A more stinging rebuke was posted on the same day by Sanad al-Hamdani, the manager of AAH’s al-Ahad TV, who tweeted: “[I have] a very perplexing question. Is Masjedi Iran's ambassador to Iraq or [Iraqi prime minister Mustafa al-] Kadhimi's ambassador to Iran?” (Figure 5).
Information from Iraqi contacts also indicates that the muqawama are internally criticizing Qods Force leader Esmail Qaani. For instance, some have said that Qaani's late predecessor Qasem Soleimani was their only commander.
Such messaging indicates that AAH and KH have decided to escalate if their political parties are marginalized in the government formation process. The November 7 drone attack on the prime minister's residence was apparently aimed at getting militias back to the negotiating table, and the incident did in fact secure them at least one meeting with Iraq's highest authorities. Yet if those discussions do not win them shares in the next government, they seem willing to go even further; hence, they are asking followers to “embark” on their ship and begin the dangerous journey toward escalation.

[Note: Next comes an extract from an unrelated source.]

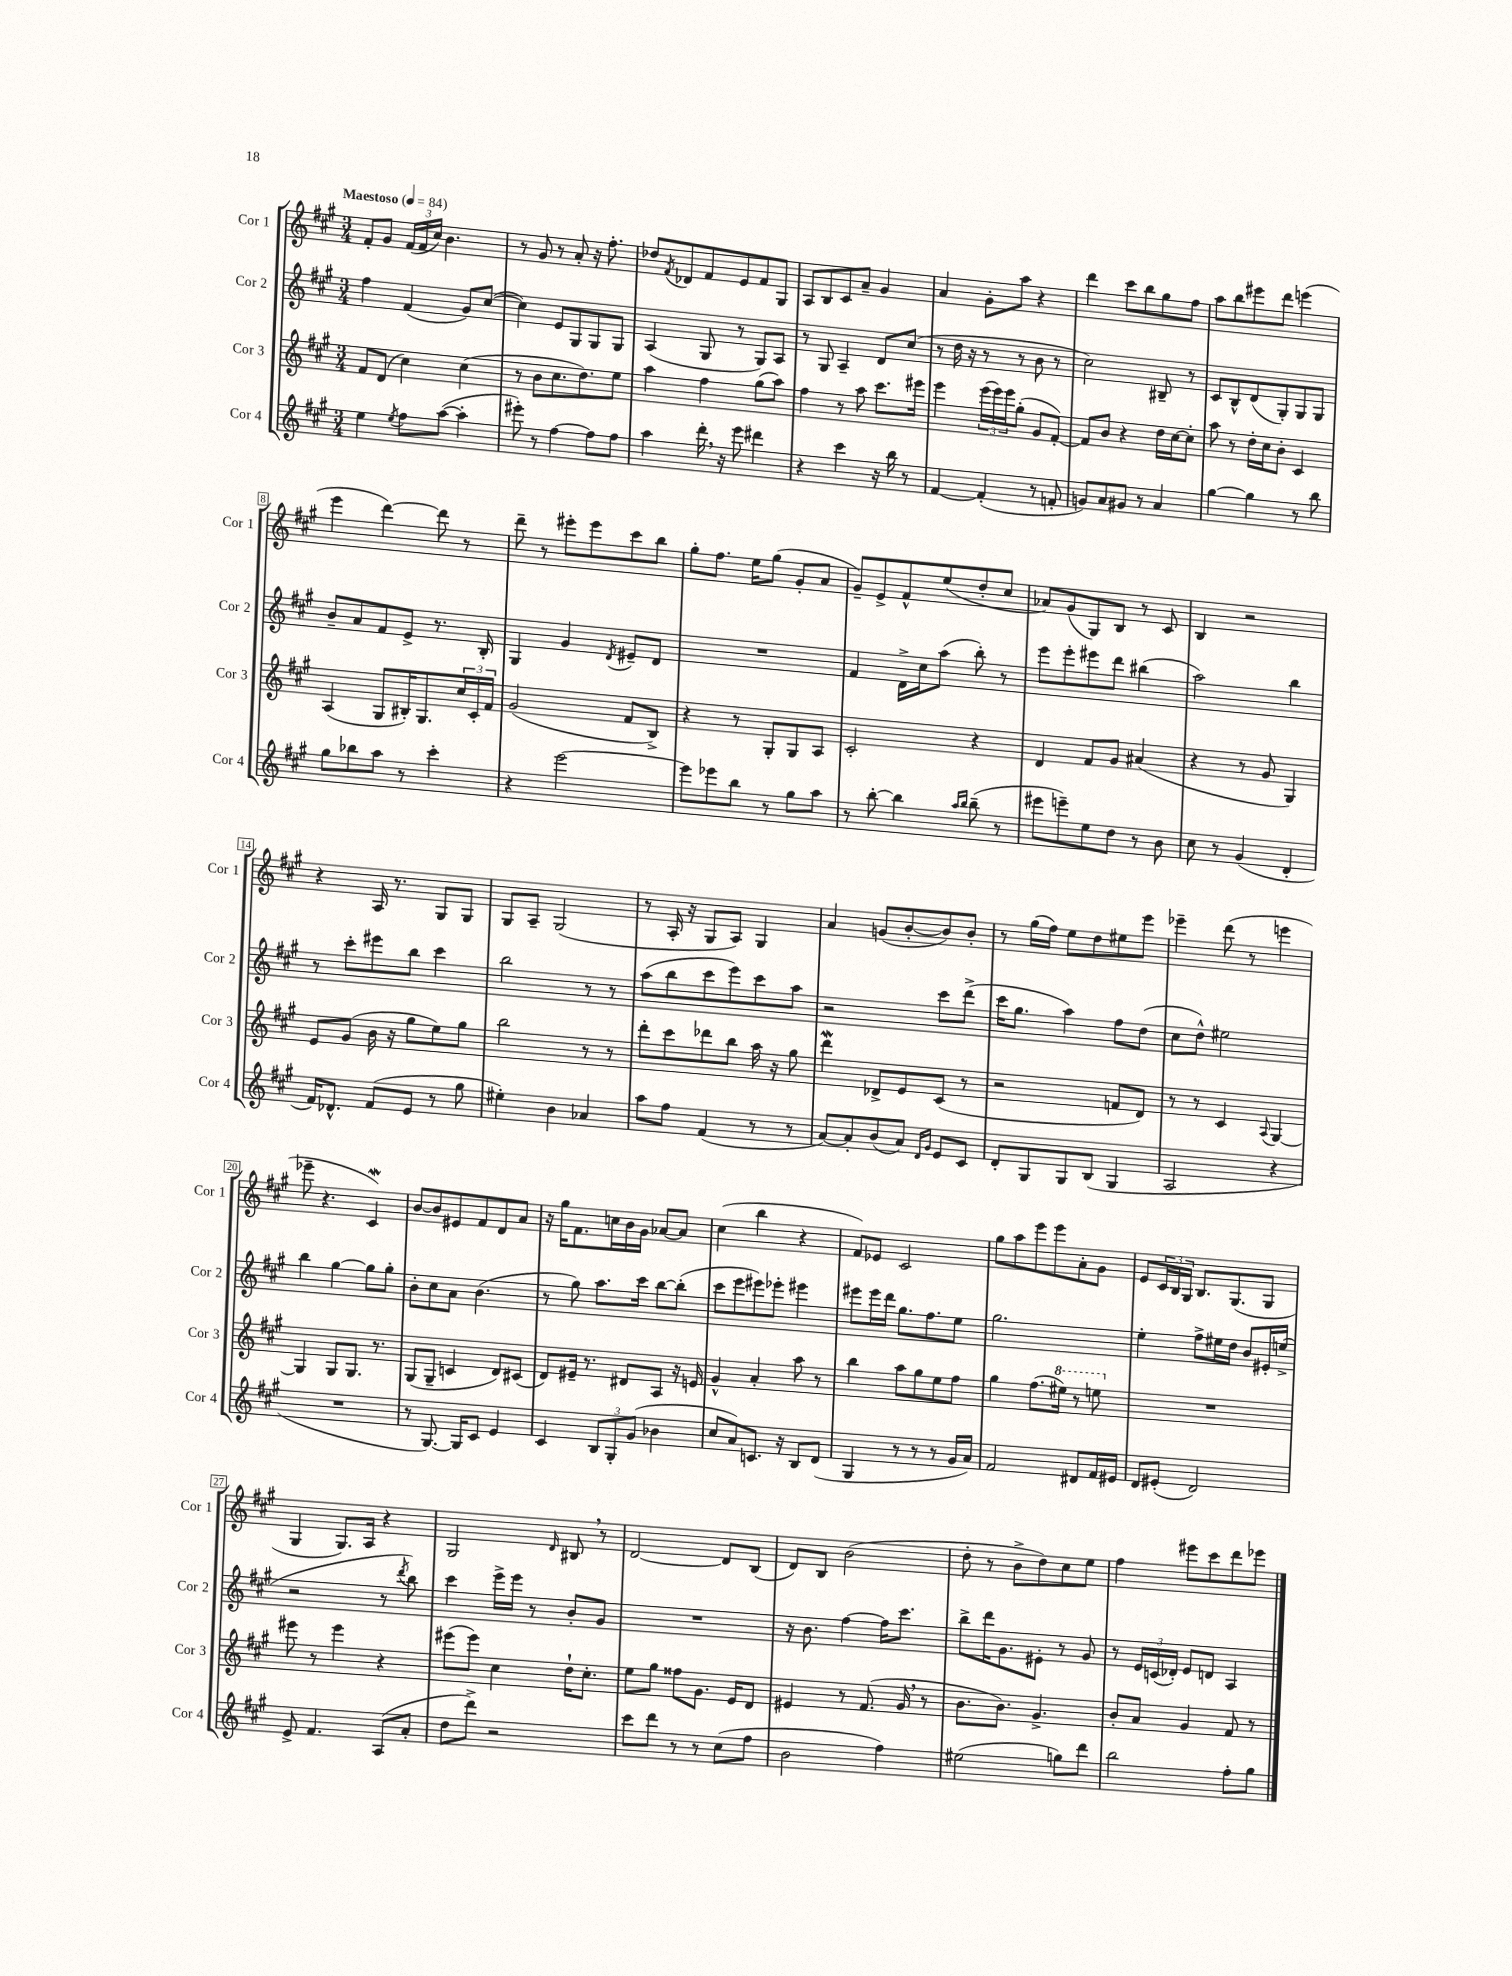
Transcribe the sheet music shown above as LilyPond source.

If so, AAH and KH will be flouting Iran’s apparent directives to de-escalate the crisis. Their brewing schism with Tehran began before Qaani visited Baghdad last week. After recent clashes in front of the International Zone, Sabereen News harshly criticized Iran for not publicizing the clashes sufficiently, issuing an angry Farsi message that read: “Iran’s state media outlets, you should be ashamed! We gave blood today, a shoe of a martyr is more valuable than Kadhimi...This was not a friction, this was a massacre [carried out] by a sniper” (Figure 6).
In Militia Spotlight's view, the drastic escalation seen since November 7 has at least two audiences in mind. In addition to taking back the initiative from Iraqi rivals, AAH and at least part of KH seem intent on showing Iran what happens when the muqawama feel insufficiently supported in their moment of ultimate need.